И все же сейчас, когда решение принято, мне вдруг стало тоскливо. И эта непонятная грусть давила на сердце. И я так и не мог понять откуда взялась эта грусть, ведь я впервые за долгое время принял правильное решение.
4
Вслед за весенней оттепелью внезапно ударили морозы, да такие, каких зимой не было. И вообще, не было лет дцать. В субботу город встал: не вышли на линии промерзшие за ночь автобусы, люди во дворах домов матерились, пытаясь завести машины, линии службы такси были перегружены.
Рано утром мне удалось вызвать такси и уехать к маме, но вот днем, когда ее выписали, в бесполезных попытках дозвониться хоть до кого-нибудь, я провела часа полтора.
Мама, бледная, измотанная тяжелой химией, укутанная в несколько шарфов, свитеров и дубленку, устало сидела в холле онкодиспансера.
— Пойдем на остановку, — предложила она, опираясь на жёсткую спинку стула.
— Мам, на улице -45, шутишь? — я старалась сдержаться, но голос выдал мое раздражение. — У нас ноги примерзнут к асфальту.
— А здесь мы сидеть можем до завтра, — резонно возразила она.
В принципе, она была права, на остановке появлялся минимальный шанс дождаться тех редких автобусов, что все-таки смогли выйти на маршруты или поймать машину.
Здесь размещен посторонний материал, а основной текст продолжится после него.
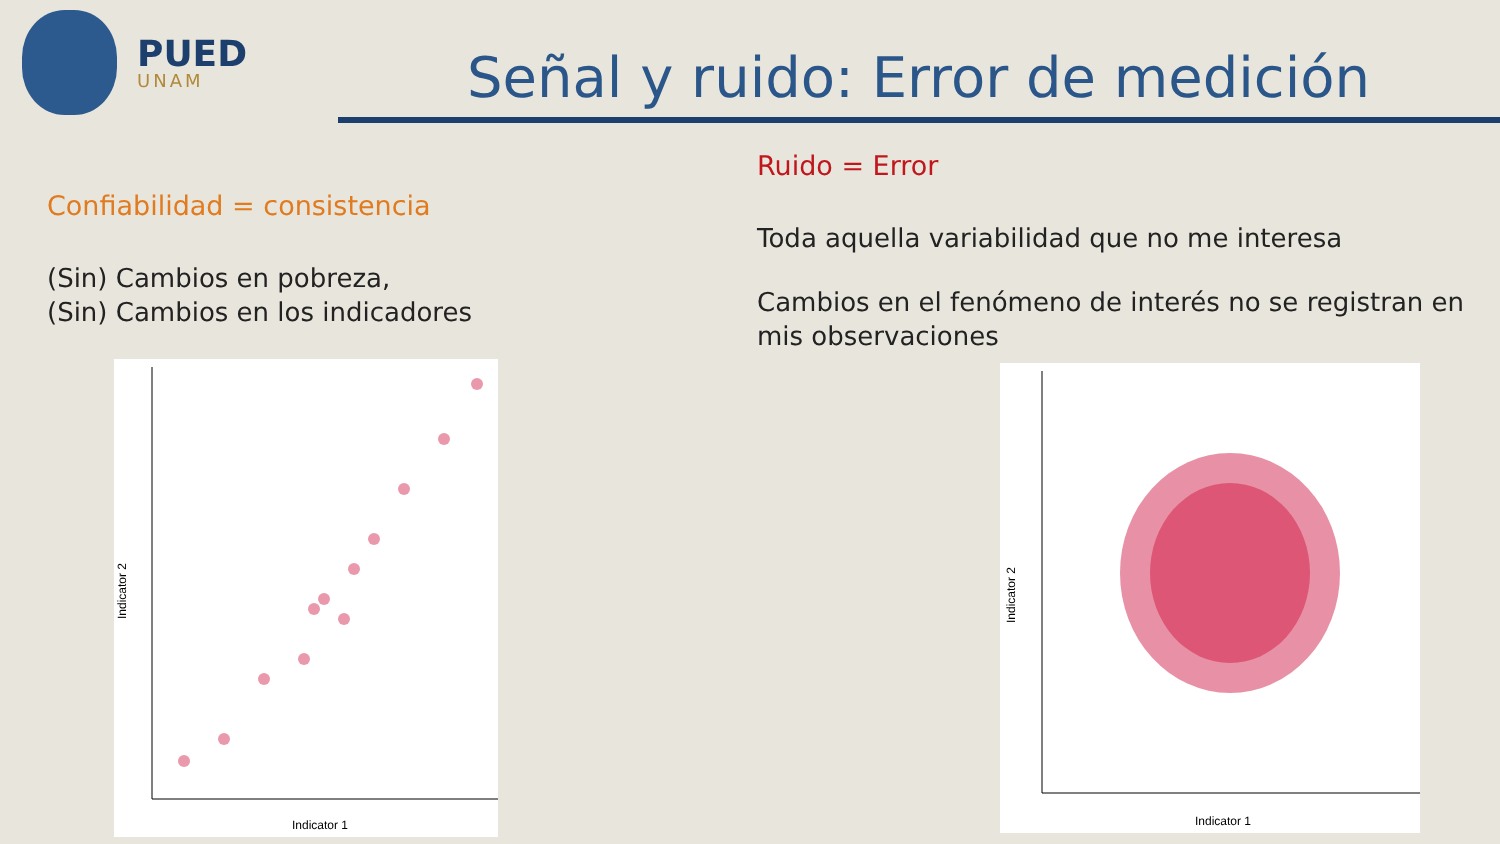PUED
UNAM
Señal y ruido: Error de medición
Confiabilidad = consistencia
(Sin) Cambios en pobreza,
(Sin) Cambios en los indicadores
Indicator 2
Indicator 1
Ruido = Error
Toda aquella variabilidad que no me interesa
Cambios en el fenómeno de interés no se registran en mis observaciones
Indicator 2
Indicator 1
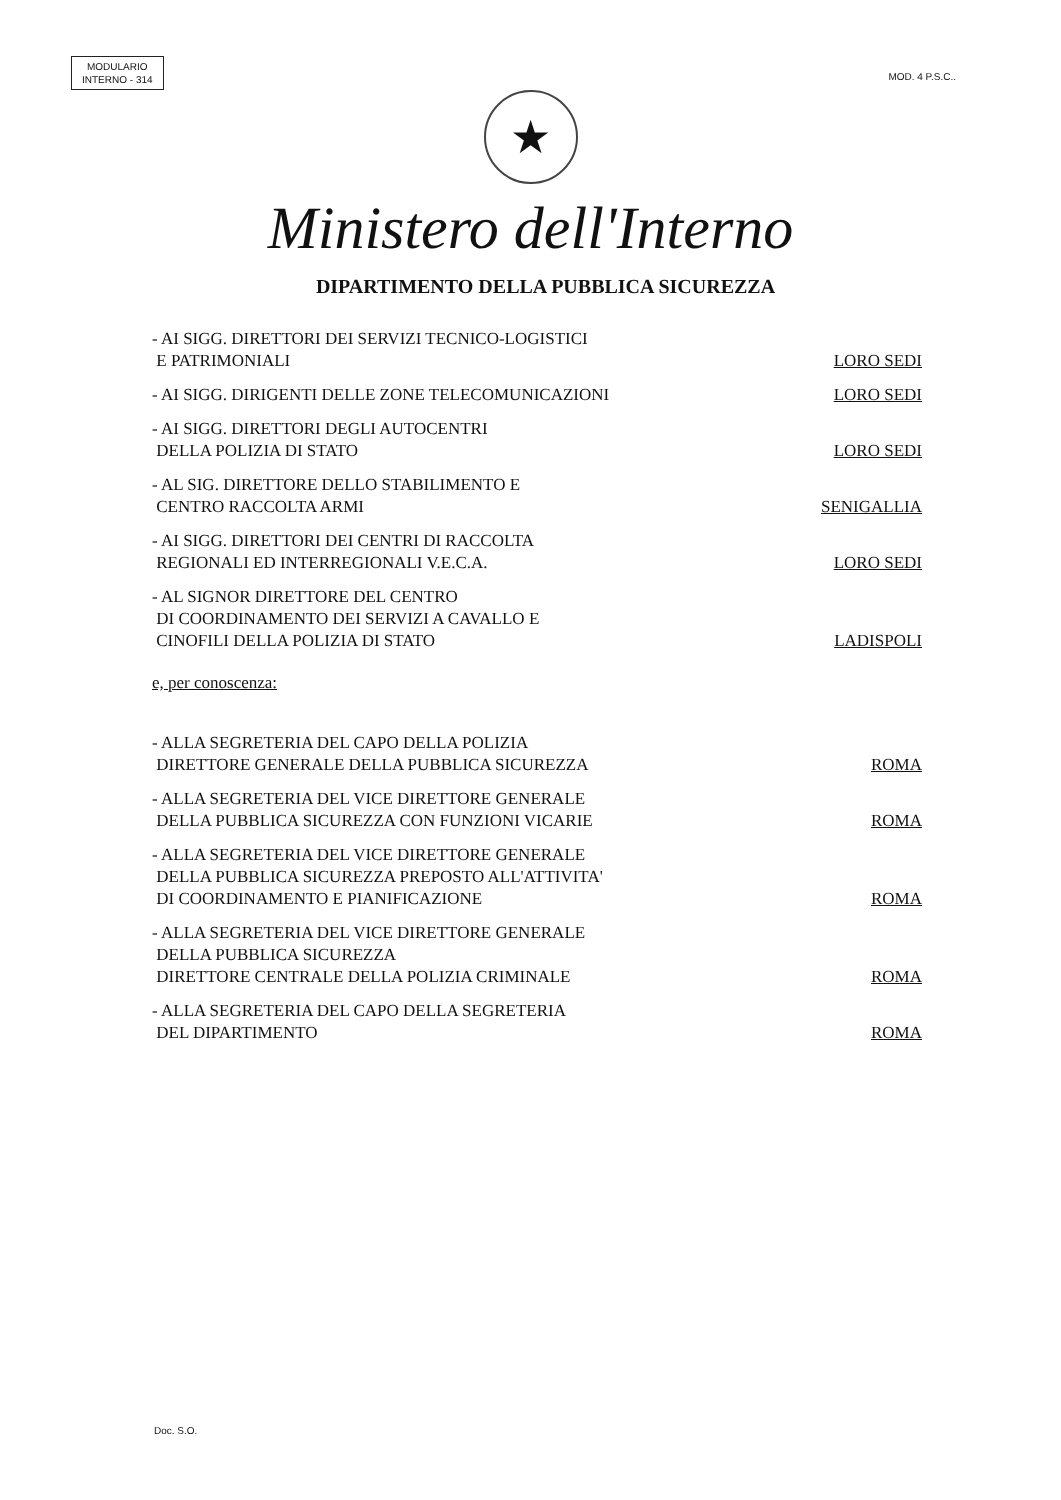MODULARIO
INTERNO - 314
MOD. 4 P.S.C..
★
Ministero dell'Interno
DIPARTIMENTO DELLA PUBBLICA SICUREZZA
- AI SIGG. DIRETTORI DEI SERVIZI TECNICO-LOGISTICI
E PATRIMONIALI
LORO SEDI
- AI SIGG. DIRIGENTI DELLE ZONE TELECOMUNICAZIONI
LORO SEDI
- AI SIGG. DIRETTORI DEGLI AUTOCENTRI
DELLA POLIZIA DI STATO
LORO SEDI
- AL SIG. DIRETTORE DELLO STABILIMENTO E
CENTRO RACCOLTA ARMI
SENIGALLIA
- AI SIGG. DIRETTORI DEI CENTRI DI RACCOLTA
REGIONALI ED INTERREGIONALI V.E.C.A.
LORO SEDI
- AL SIGNOR DIRETTORE DEL CENTRO
DI COORDINAMENTO DEI SERVIZI A CAVALLO E
CINOFILI DELLA POLIZIA DI STATO
LADISPOLI
e, per conoscenza:
- ALLA SEGRETERIA DEL CAPO DELLA POLIZIA
DIRETTORE GENERALE DELLA PUBBLICA SICUREZZA
ROMA
- ALLA SEGRETERIA DEL VICE DIRETTORE GENERALE
DELLA PUBBLICA SICUREZZA CON FUNZIONI VICARIE
ROMA
- ALLA SEGRETERIA DEL VICE DIRETTORE GENERALE
DELLA PUBBLICA SICUREZZA PREPOSTO ALL'ATTIVITA'
DI COORDINAMENTO E PIANIFICAZIONE
ROMA
- ALLA SEGRETERIA DEL VICE DIRETTORE GENERALE
DELLA PUBBLICA SICUREZZA
DIRETTORE CENTRALE DELLA POLIZIA CRIMINALE
ROMA
- ALLA SEGRETERIA DEL CAPO DELLA SEGRETERIA
DEL DIPARTIMENTO
ROMA
Doc. S.O.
А дозваниваться до служб такси я могла бы и на улице. Но от одной мысли стоять на этом адском холоде у меня скулы сводило.
Впрочем, еще через пол часа бесполезных попыток, я сдалась.
От мороза перехватывало дыхание, а на ресницах тот час образовался белый налет. Да что там ресницы, даже глазам было больно от такого холода.
Поддерживая друг друга, мы доковыляли до остановки, где я посадила ее на скамейку, а сама, плюнув на все приличия, почти выскочила на дорогу, чтоб поймать хоть кого, за какие угодно деньги. Каждая минута была почти пыткой — я перестала чувствовать кончики пальцев как рук, так и ног, и старалась не думать, как же плохо маме. Конец марта, блин! За 20 минут мимо не проехало ни одной машины! Ни одной! Глаза заволакивало слезами и льдом, я усиленно терла щеки попеременно то себе, то маме, надеясь только, что мы не замерзнем окончательно.
В конце улицы показался внедорожник. Где-то в подсознании, я понимала, что такая дорогая машина вряд ли предназначена для таксования, но, чем черт не шутит, поэтому, подняв руку, ждала чуда.
— Олененок, — тихо прошептала мама, — мне не хорошо.
О! Если мама начала жаловаться, дело совсем плохо. Я рванулась к ней, стараясь поддержать ослабевшую фигурку.
— Мам, пожалуйста, потерпи, — ну все, наша последняя надежда сейчас просто уедет — краем глаза я следила за дорогой, ожидая увидеть как пролетает мимо нас машина. Но она не проезжала, а напротив, остановилась и выскочивший из нее человек быстро подбежал к нам. Помог поддержать маму, подхватил ее за талию и повел к машине. Через минуты мы все оказались — о чудо! — в теплом салоне: мама сзади, я села вперед, к водителю.
— Кажется, — потирая зажмуренные глаза и онемевшие щеки, сказала я, — вы нас спасли.
— Кажется, Соколова, — заметил веселый голос, — это входит у меня в привычку.
— Да ладно! — я замерла и посмотрела на своего спутника слезящимися глазами, — поверить не могу….
— Уж как-нибудь постарайся, — улыбнулся Пятницкий и включил печку на полную мощность. — Адрес говори, снегурочка.
На полном автомате, офигевшая от удивления, я сказала, куда ехать.
Не знаю, что именно удивило меня больше: подобное совпадение или же искренняя, добрая, веселая улыбка, которой светилось обычно сдержанное лицо Пятницкого.
— Перчатки снимай и грей руки, — велел он, — да не суй ты их к печке, больно же будет!
— Уже… — поморщилась я.
Внезапно он снял перчатки и взял мои ладони в свои руки, интенсивно растирая задубевшие пальцы. Я настолько одурела от происходящего, что даже не успела возразить. Было ощущение сюрреализма ситуации, словно передо мной сидел знакомы-незнакомый человек. Я знала его лицо, фигуру, глаза, голос, но не узнавала его поведение. Совершенно.
Тепло от его рук разливалось по моим, снимая онемение и боль, вызывая где-то в животе нечто, очень напоминающее трепыхание, пока, к счастью, лишь трепыхание, бабочек.